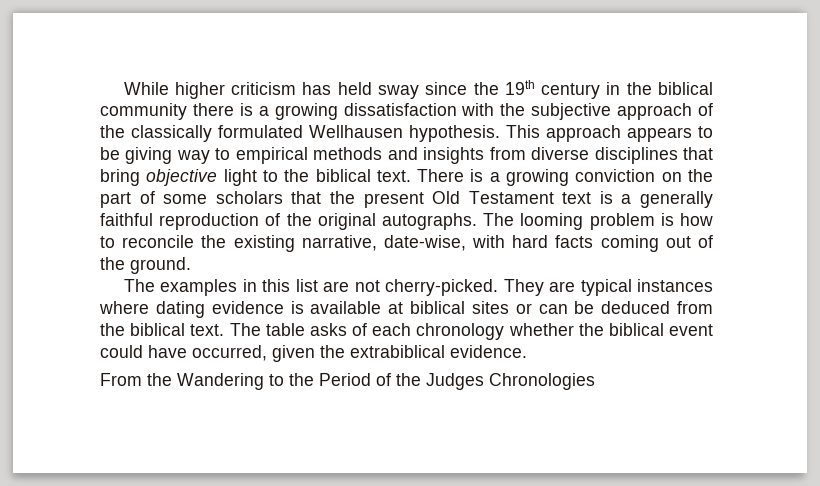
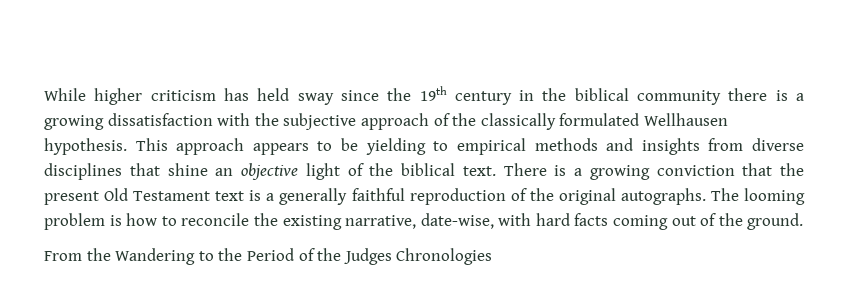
[125,147,210,164] giving way -> [365,138,426,155] yielding
[100,169,140,186] bring -> [167,163,234,176] shine an
[262,170,278,182] to -> [347,163,364,176] of
[661,169,713,182] [100,191,283,208] on the part of some scholars -> (735, 170) none
[123,279,713,296] [99,301,713,318] [100,323,714,340] [100,345,527,362] // The examples in this list are not cherry-picked. They are typical instances where dating evidence is available at biblical sites or can be deduced from the biblical text. The table asks of each chronology whether the biblical event could have occurred, given the extrabiblical evidence. -> (804, 221) none

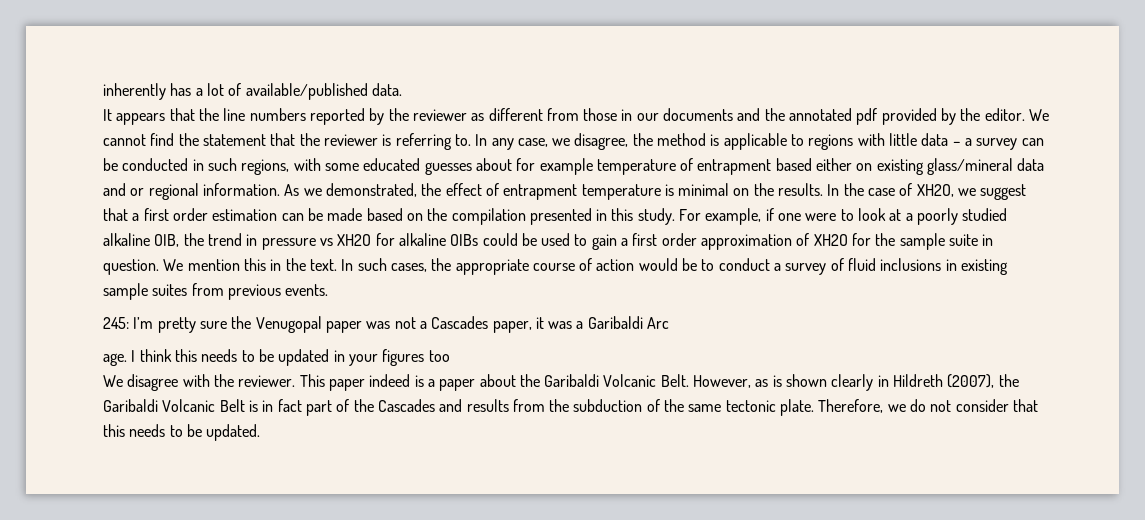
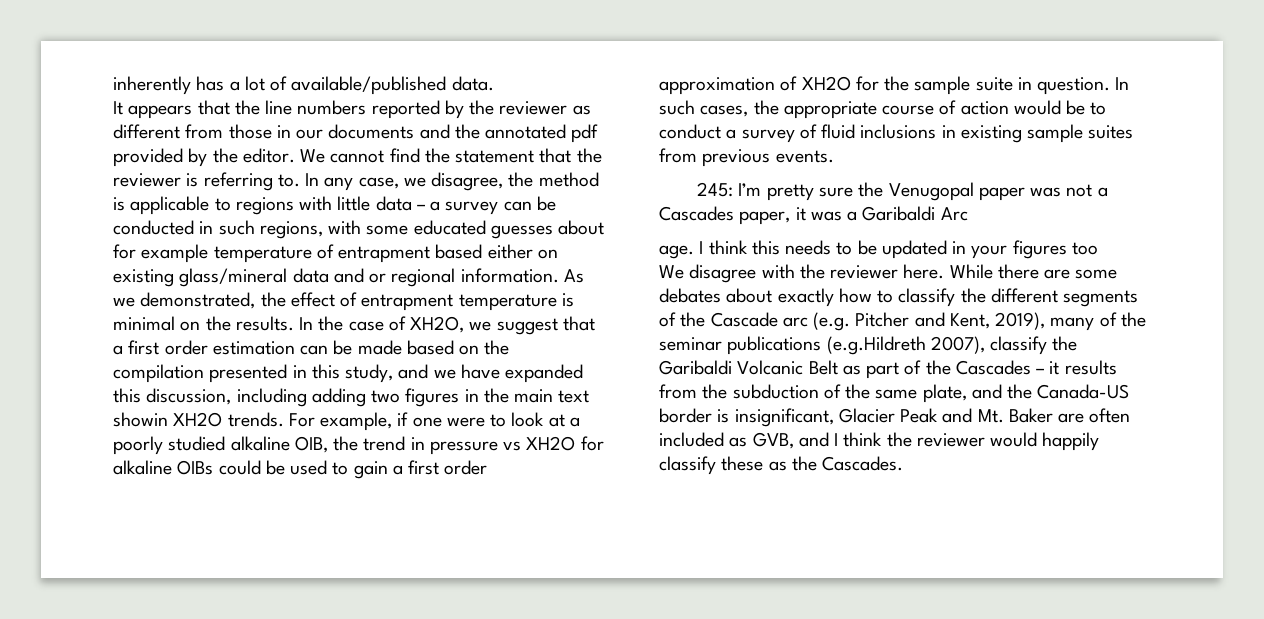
[637,208,675,225] study. -> [345,364,584,383] [113,388,590,407] [113,412,284,427] study, and we have expanded this discussion, including adding two figures in the main text showin XH2O trends.
[163,258,337,271] We mention this in the text. -> (1111, 86) none
[238,374,995,391] reviewer. This paper indeed is a paper about the Garibaldi Volcanic Belt. However, as is shown clearly in Hildreth (2007), -> [830,264,1118,279] [659,288,1139,307] [659,312,1146,331] [659,336,1048,355] reviewer here. While there are some debates about exactly how to classify the different segments of the Cascade arc (e.g. Pitcher and Kent, 2019), many of the seminar publications (e.g.Hildreth 2007), classify
[248,399,302,412] is in fact -> [842,365,861,375] as
[439,399,463,412] and -> [1036,361,1060,375] – it
[725,399,1038,416] [103,424,261,441] tectonic plate. Therefore, we do not consider that this needs to be updated. -> [922,384,1130,403] [659,408,1131,427] [659,432,1100,451] [659,456,904,475] plate, and the Canada-US border is insignificant, Glacier Peak and Mt. Baker are often included as GVB, and I think the reviewer would happily classify these as the Cascades.

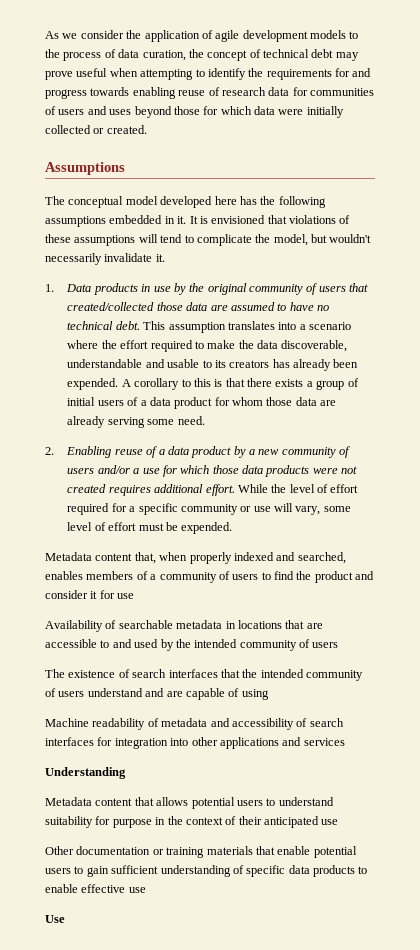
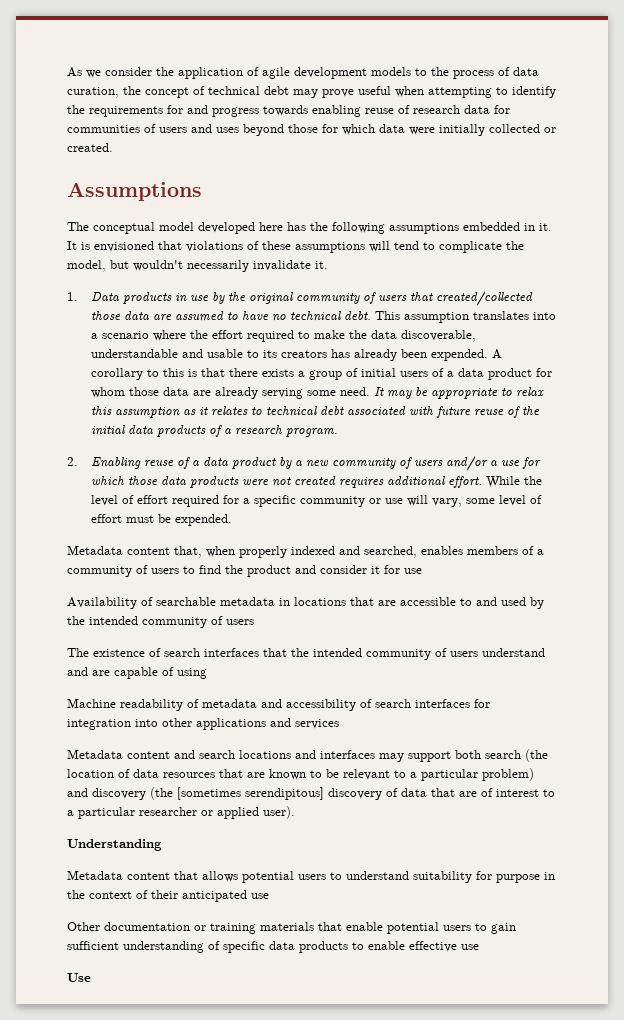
(205, 420) none -> [374,387,545,399] [91,406,541,418] [91,425,339,437] It may be appropriate to relax this assumption as it relates to technical debt associated with future reuse of the initial data products of a research program.
(345, 742) none -> [67,749,548,762] [67,768,534,781] [67,787,555,800] [67,806,295,819] // Metadata content and search locations and interfaces may support both search (the location of data resources that are known to be relevant to a particular problem) and discovery (the [sometimes serendipitous] discovery of data that are of interest to a particular researcher or applied user).

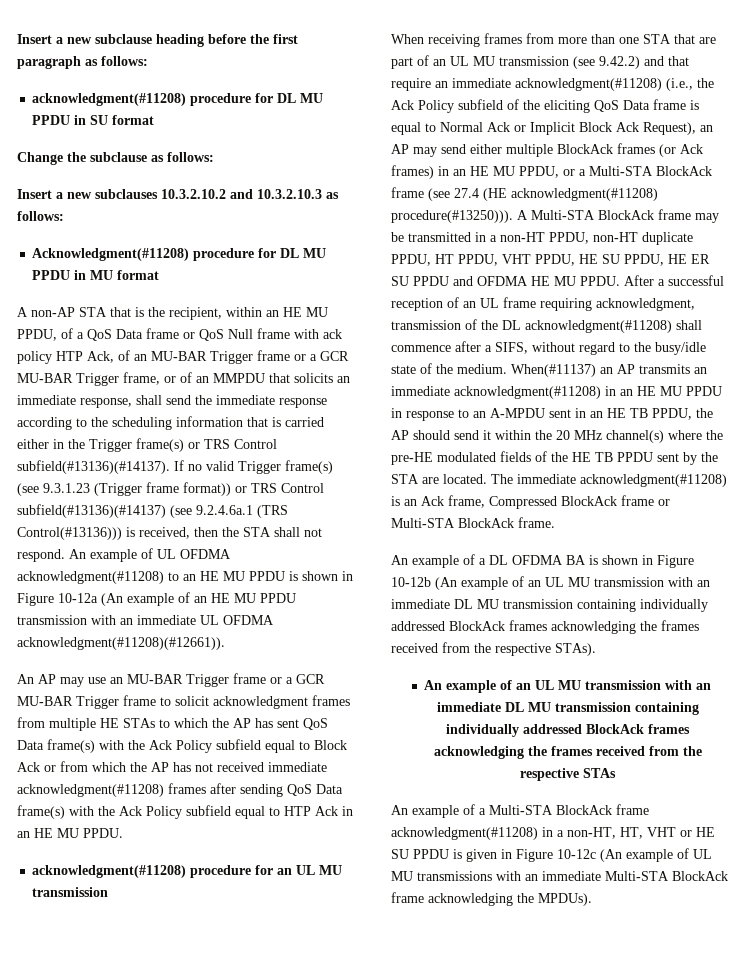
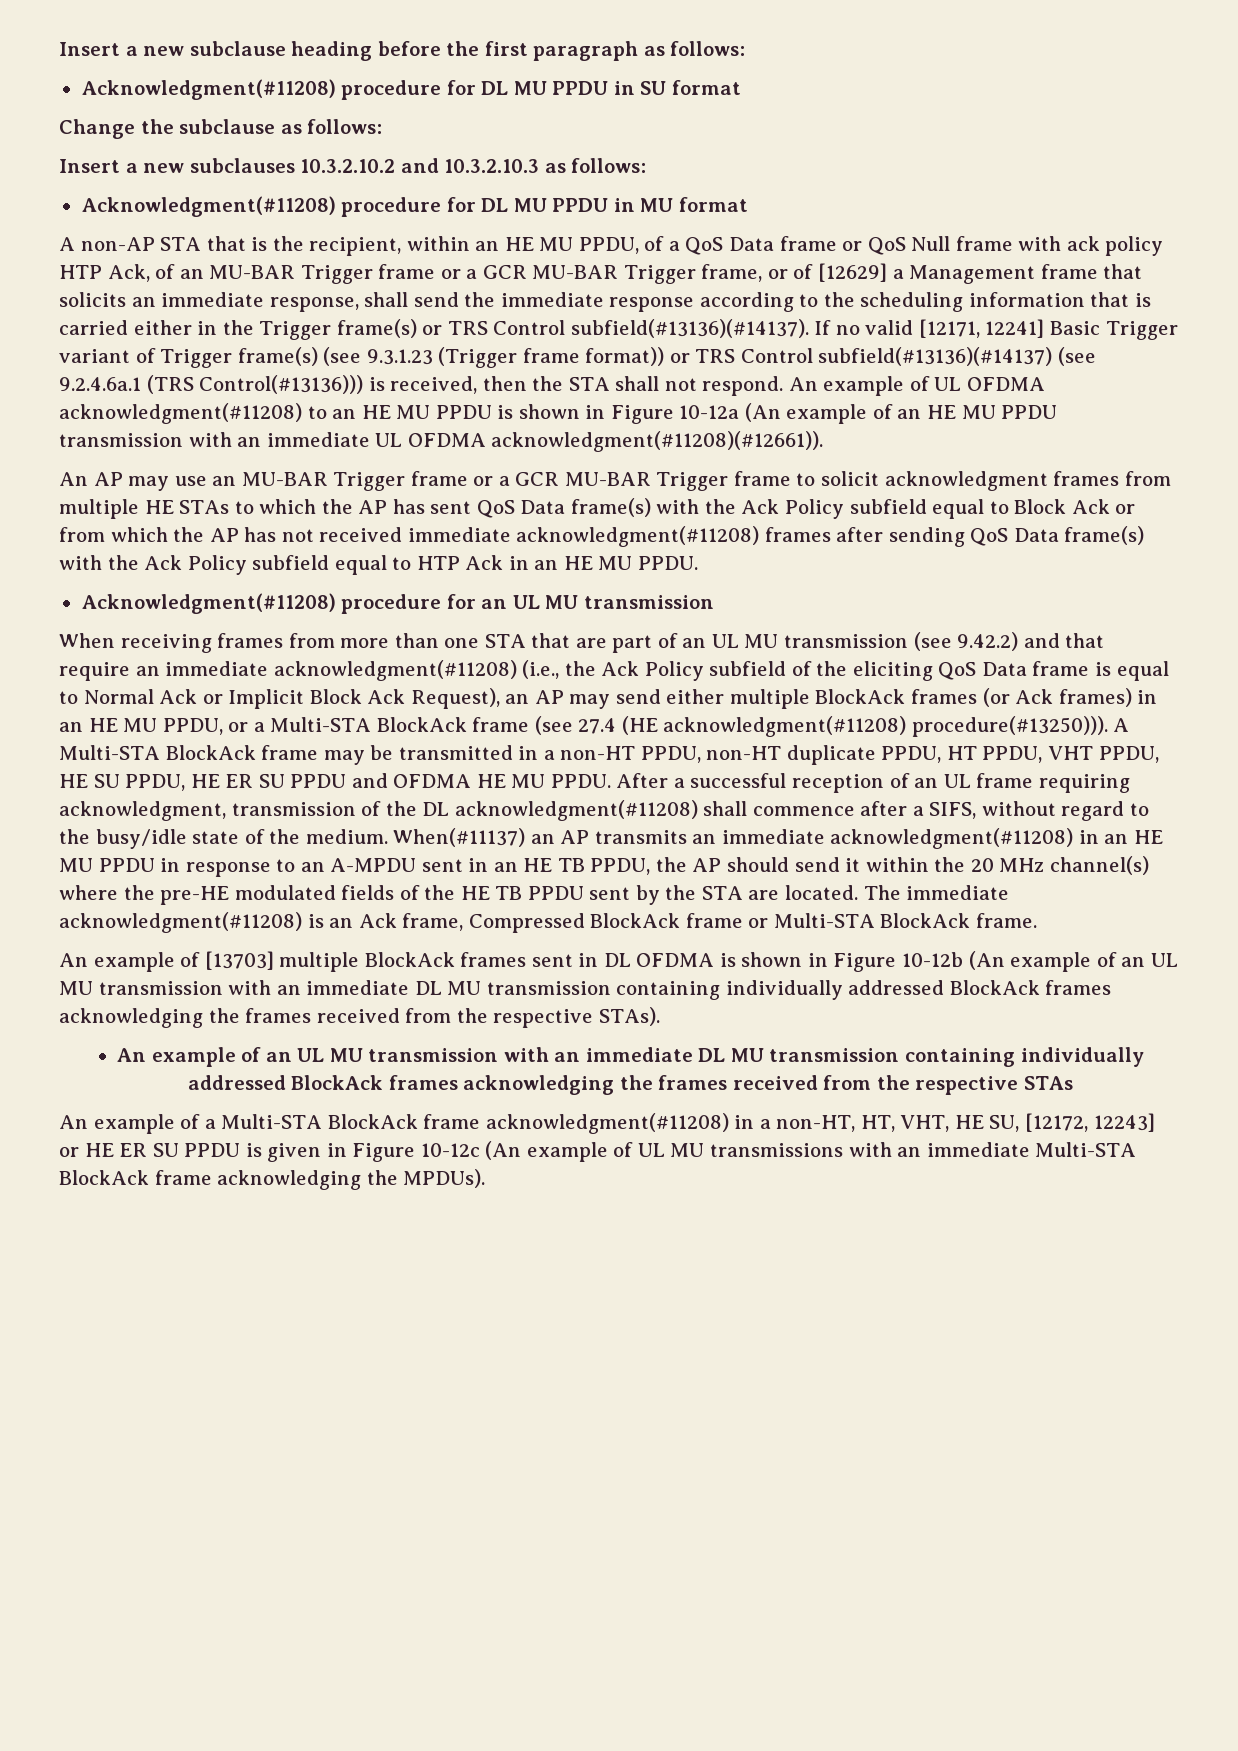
[32,93,187,106] acknowledgment(#11208) -> [81,79,336,100] Acknowledgment(#11208)
[196,373,265,383] an MMPDU -> [817,263,1098,284] [12629] a Management frame
(234, 466) none -> [918,319,1178,340] [59,348,156,363] [12171, 12241] Basic Trigger variant of
[32,865,187,878] acknowledgment(#11208) -> [81,593,336,614] Acknowledgment(#11208)
[479,558,486,565] a -> [204,951,599,972] [13703] multiple BlockAck frames sent in
[566,555,586,565] BA -> (715, 960) none
[647,827,676,837] VHT -> [900,1113,1155,1132] VHT, HE SU, [12172, 12243]
(715, 832) none -> [119,1143,148,1157] ER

----

About this task: From the entries above, collect every line with the string "data" in it.

Solution to the problem:
(205, 420) none -> [374,387,545,399] [91,406,541,418] [91,425,339,437] It may be appropriate to relax this assumption as it relates to technical debt associated with future reuse of the initial data products of a research program.
(345, 742) none -> [67,749,548,762] [67,768,534,781] [67,787,555,800] [67,806,295,819] // Metadata content and search locations and interfaces may support both search (the location of data resources that are known to be relevant to a particular problem) and discovery (the [sometimes serendipitous] discovery of data that are of interest to a particular researcher or applied user).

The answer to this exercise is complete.